===== Records to use

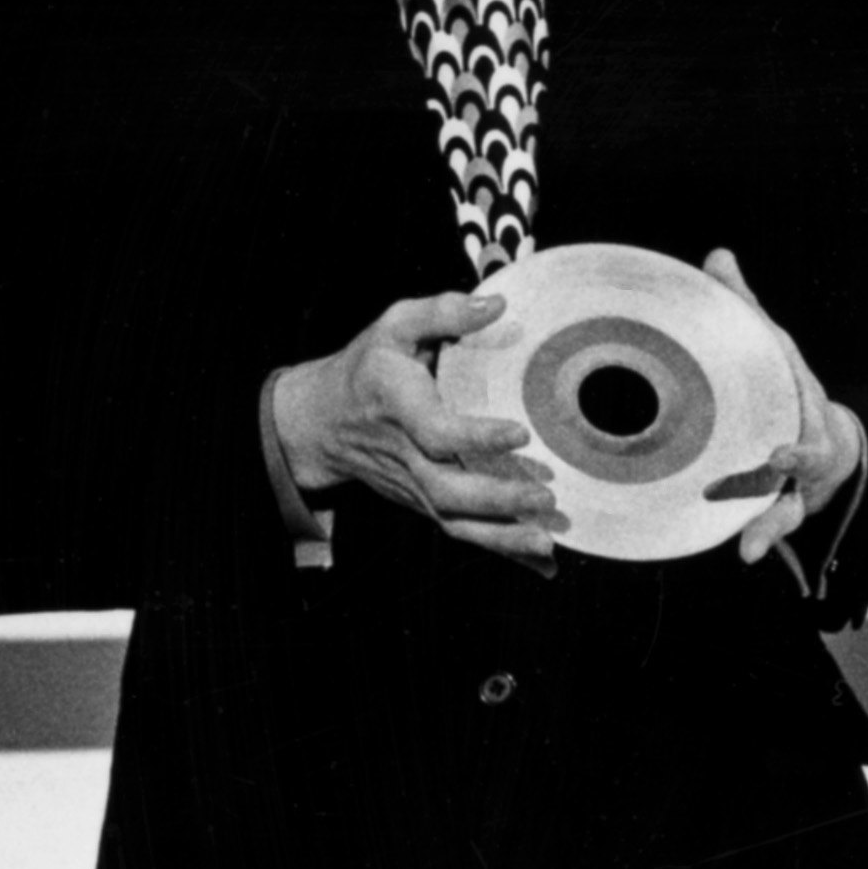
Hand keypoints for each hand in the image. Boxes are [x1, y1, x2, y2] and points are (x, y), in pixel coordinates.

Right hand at [271, 289, 564, 571]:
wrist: (321, 422)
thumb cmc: (366, 368)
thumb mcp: (393, 326)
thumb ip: (441, 312)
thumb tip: (496, 306)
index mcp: (398, 408)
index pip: (436, 433)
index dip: (475, 438)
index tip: (519, 432)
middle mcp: (404, 457)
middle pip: (447, 492)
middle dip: (496, 500)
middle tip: (544, 496)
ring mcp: (412, 488)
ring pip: (454, 522)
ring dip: (501, 537)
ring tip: (546, 543)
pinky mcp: (421, 504)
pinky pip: (460, 532)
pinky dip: (500, 551)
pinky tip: (542, 563)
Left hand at [696, 247, 865, 560]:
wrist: (836, 443)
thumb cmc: (791, 390)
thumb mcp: (774, 349)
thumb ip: (745, 307)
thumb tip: (716, 254)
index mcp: (803, 405)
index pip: (801, 406)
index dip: (794, 426)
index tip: (779, 443)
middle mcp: (805, 446)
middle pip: (799, 459)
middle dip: (791, 466)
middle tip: (776, 465)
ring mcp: (798, 483)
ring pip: (786, 507)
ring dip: (769, 525)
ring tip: (750, 551)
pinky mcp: (784, 507)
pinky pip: (773, 525)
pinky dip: (761, 539)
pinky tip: (748, 554)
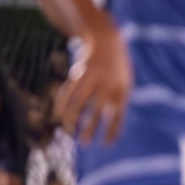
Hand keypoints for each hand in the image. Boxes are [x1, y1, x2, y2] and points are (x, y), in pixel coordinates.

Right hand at [58, 24, 130, 144]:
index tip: (106, 144)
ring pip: (78, 103)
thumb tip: (112, 124)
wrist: (107, 39)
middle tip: (84, 144)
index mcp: (122, 90)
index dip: (112, 131)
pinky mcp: (78, 73)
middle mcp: (107, 85)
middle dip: (90, 129)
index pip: (118, 115)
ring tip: (68, 132)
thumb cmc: (118, 66)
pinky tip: (59, 115)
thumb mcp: (125, 82)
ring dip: (72, 119)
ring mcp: (91, 79)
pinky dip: (62, 105)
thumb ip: (119, 101)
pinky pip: (67, 92)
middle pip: (97, 112)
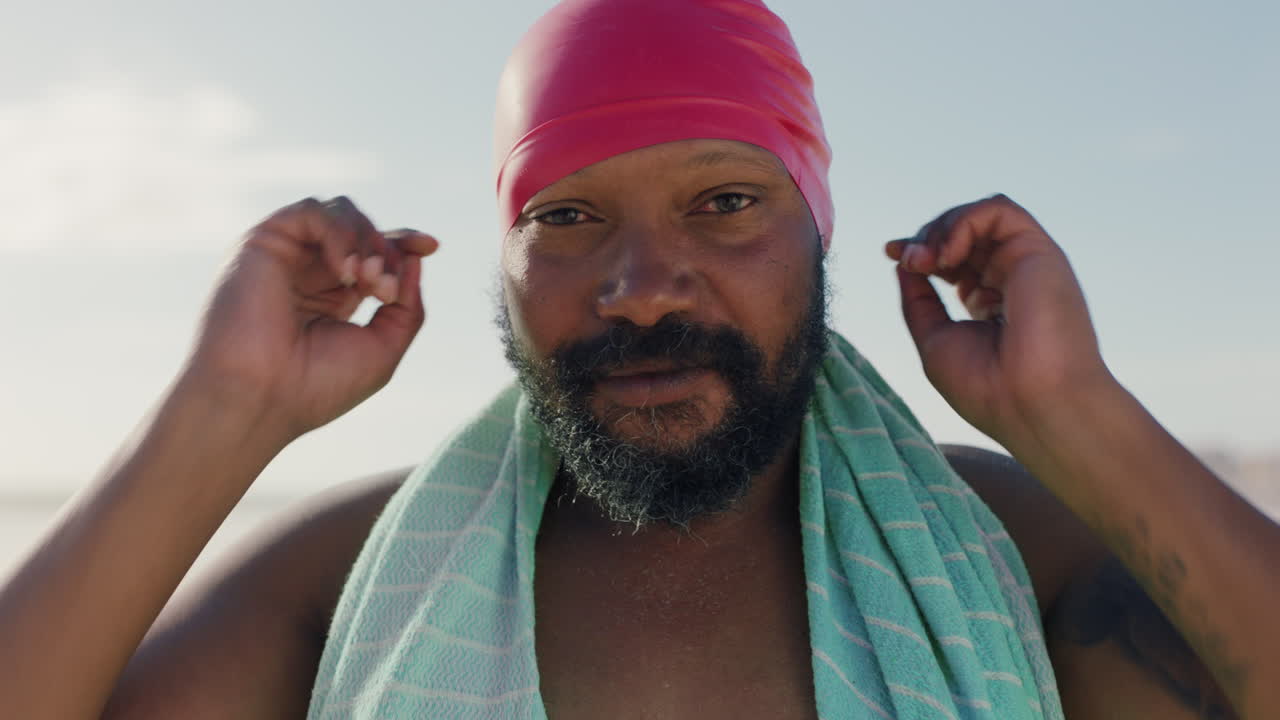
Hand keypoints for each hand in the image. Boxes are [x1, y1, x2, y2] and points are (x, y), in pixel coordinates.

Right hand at [187, 196, 437, 440]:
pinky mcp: (262, 243)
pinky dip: (340, 233)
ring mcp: (285, 256)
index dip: (403, 242)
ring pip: (340, 212)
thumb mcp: (383, 349)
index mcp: (334, 297)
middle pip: (363, 229)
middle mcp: (309, 273)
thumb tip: (415, 257)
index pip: (374, 252)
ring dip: (367, 241)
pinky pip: (312, 211)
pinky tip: (346, 271)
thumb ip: (407, 306)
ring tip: (369, 281)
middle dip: (387, 251)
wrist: (261, 399)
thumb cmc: (317, 386)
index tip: (430, 246)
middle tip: (386, 289)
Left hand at [885, 194, 1112, 444]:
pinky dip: (965, 221)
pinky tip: (948, 255)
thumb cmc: (985, 386)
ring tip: (926, 260)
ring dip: (942, 228)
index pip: (955, 258)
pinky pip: (999, 209)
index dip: (921, 247)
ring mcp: (1027, 265)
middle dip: (926, 238)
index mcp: (990, 303)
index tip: (890, 251)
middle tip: (910, 261)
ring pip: (981, 216)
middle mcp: (1011, 280)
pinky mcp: (1040, 251)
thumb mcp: (935, 340)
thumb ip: (919, 301)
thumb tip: (903, 262)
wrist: (1031, 405)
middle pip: (965, 234)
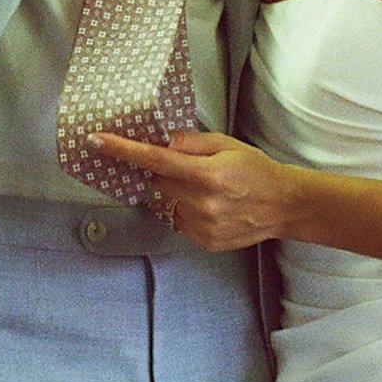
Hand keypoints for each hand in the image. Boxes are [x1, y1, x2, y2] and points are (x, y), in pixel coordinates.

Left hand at [91, 131, 293, 252]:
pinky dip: (183, 209)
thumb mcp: (225, 144)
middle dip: (161, 170)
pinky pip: (176, 220)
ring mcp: (202, 227)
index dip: (123, 150)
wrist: (284, 205)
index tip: (97, 141)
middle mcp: (203, 204)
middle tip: (185, 165)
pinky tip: (208, 204)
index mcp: (209, 175)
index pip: (155, 160)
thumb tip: (158, 139)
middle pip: (157, 181)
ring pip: (165, 203)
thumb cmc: (256, 171)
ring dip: (174, 191)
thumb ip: (189, 142)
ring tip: (206, 188)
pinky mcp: (203, 241)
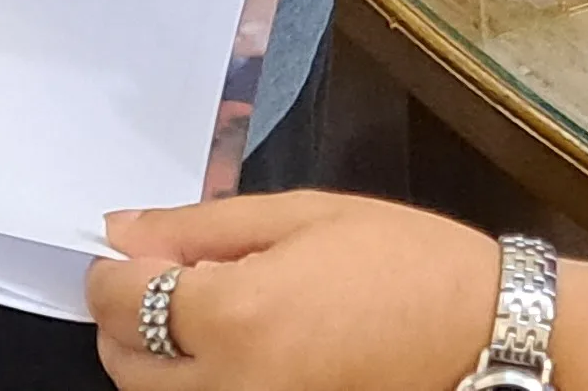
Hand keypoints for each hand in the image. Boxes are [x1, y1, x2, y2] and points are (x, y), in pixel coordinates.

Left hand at [91, 193, 498, 390]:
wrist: (476, 333)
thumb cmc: (400, 259)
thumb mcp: (302, 214)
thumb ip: (202, 225)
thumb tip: (123, 229)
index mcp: (235, 315)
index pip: (120, 301)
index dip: (111, 270)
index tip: (131, 249)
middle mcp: (229, 387)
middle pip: (124, 363)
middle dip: (126, 314)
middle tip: (169, 272)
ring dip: (156, 355)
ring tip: (208, 308)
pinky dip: (196, 383)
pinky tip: (236, 345)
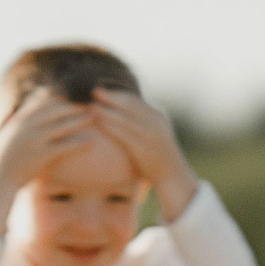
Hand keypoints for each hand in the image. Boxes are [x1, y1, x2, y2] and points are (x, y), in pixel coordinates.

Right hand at [0, 88, 95, 232]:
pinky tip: (89, 143)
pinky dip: (78, 143)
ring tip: (94, 117)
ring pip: (63, 125)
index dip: (58, 100)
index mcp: (20, 120)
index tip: (69, 99)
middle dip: (73, 106)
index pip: (42, 103)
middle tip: (88, 105)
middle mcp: (28, 127)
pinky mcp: (42, 155)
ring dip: (80, 120)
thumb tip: (23, 116)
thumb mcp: (6, 136)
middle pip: (56, 110)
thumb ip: (16, 124)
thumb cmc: (2, 160)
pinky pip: (64, 146)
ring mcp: (35, 140)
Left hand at [91, 88, 199, 217]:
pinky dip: (110, 125)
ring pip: (125, 117)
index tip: (102, 88)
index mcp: (157, 116)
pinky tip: (99, 122)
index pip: (135, 100)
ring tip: (92, 106)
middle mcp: (155, 122)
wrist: (173, 176)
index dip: (117, 93)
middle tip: (94, 92)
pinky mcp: (143, 148)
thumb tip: (123, 114)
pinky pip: (124, 133)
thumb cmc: (159, 156)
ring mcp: (150, 135)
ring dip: (107, 110)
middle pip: (129, 104)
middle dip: (111, 96)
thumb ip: (142, 123)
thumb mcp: (154, 134)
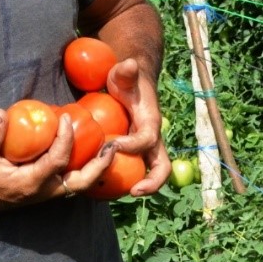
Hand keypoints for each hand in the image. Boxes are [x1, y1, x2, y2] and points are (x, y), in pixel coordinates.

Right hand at [0, 107, 118, 214]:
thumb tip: (2, 113)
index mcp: (30, 183)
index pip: (57, 161)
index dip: (66, 139)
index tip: (66, 117)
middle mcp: (44, 192)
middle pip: (82, 183)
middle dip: (100, 165)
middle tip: (113, 145)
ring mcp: (48, 194)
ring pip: (81, 185)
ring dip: (98, 168)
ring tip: (110, 148)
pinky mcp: (47, 190)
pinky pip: (73, 181)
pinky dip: (86, 170)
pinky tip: (92, 153)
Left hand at [105, 59, 169, 195]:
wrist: (131, 82)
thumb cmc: (125, 78)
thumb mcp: (123, 73)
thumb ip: (126, 71)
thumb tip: (129, 64)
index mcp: (151, 122)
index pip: (146, 139)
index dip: (131, 146)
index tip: (111, 145)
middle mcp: (152, 138)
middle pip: (162, 166)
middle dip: (153, 183)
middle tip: (134, 192)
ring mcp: (145, 148)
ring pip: (150, 173)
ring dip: (138, 187)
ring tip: (112, 197)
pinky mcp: (135, 152)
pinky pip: (133, 170)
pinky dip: (122, 180)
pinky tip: (100, 186)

==========

Task details — Set down exactly the lines above, from the line containing "ring dip: (942, 228)" through the line containing "middle tip: (169, 272)". Skip the pictures.

Answer for this exercise —
ring dip: (942, 228)
index pip: (955, 258)
pinky pip: (999, 209)
index dip: (921, 247)
ring mcp: (1027, 265)
middle dip: (926, 238)
index mcp: (990, 303)
index tip: (890, 251)
middle tip: (910, 261)
ring pip: (981, 216)
middle mcp: (1011, 280)
pinky mcp: (1040, 251)
thumb mcp: (935, 340)
thumb ip: (919, 301)
thumb tip: (903, 262)
wrist: (1031, 405)
middle pip: (965, 234)
Hand keypoints for each hand in the image. Boxes are [x1, y1, x2, y2] and points are (x, y), in pixel coordinates.

Left hand at [91, 131, 293, 252]:
pinky dip: (183, 209)
thumb mcp: (225, 144)
middle dip: (161, 170)
pinky pip: (176, 220)
ring mcp: (202, 227)
index dip: (123, 150)
wrist: (284, 205)
index tip: (97, 141)
middle mcp: (203, 204)
middle tip: (185, 165)
pinky tip: (208, 204)
index mcp: (209, 175)
index pip: (155, 160)
thumb tip: (158, 139)
middle pip: (157, 181)
ring pip: (165, 203)
thumb cmc: (256, 171)
ring dip: (174, 191)
thumb ip: (189, 142)
ring tip: (206, 188)
pinky mcp: (203, 241)
Hand keypoints for each hand in the image. Boxes are [x1, y1, x2, y2] and points are (x, y), in pixel coordinates.

Left hand at [91, 193, 498, 390]:
wrist: (476, 333)
thumb cmc: (400, 259)
thumb mcp: (302, 214)
thumb ip: (202, 225)
thumb tip: (123, 229)
index mcp: (235, 315)
index pip: (120, 301)
index dip: (111, 270)
index tip: (131, 249)
middle mcp: (229, 387)
middle pip: (124, 363)
middle dip: (126, 314)
middle tip: (169, 272)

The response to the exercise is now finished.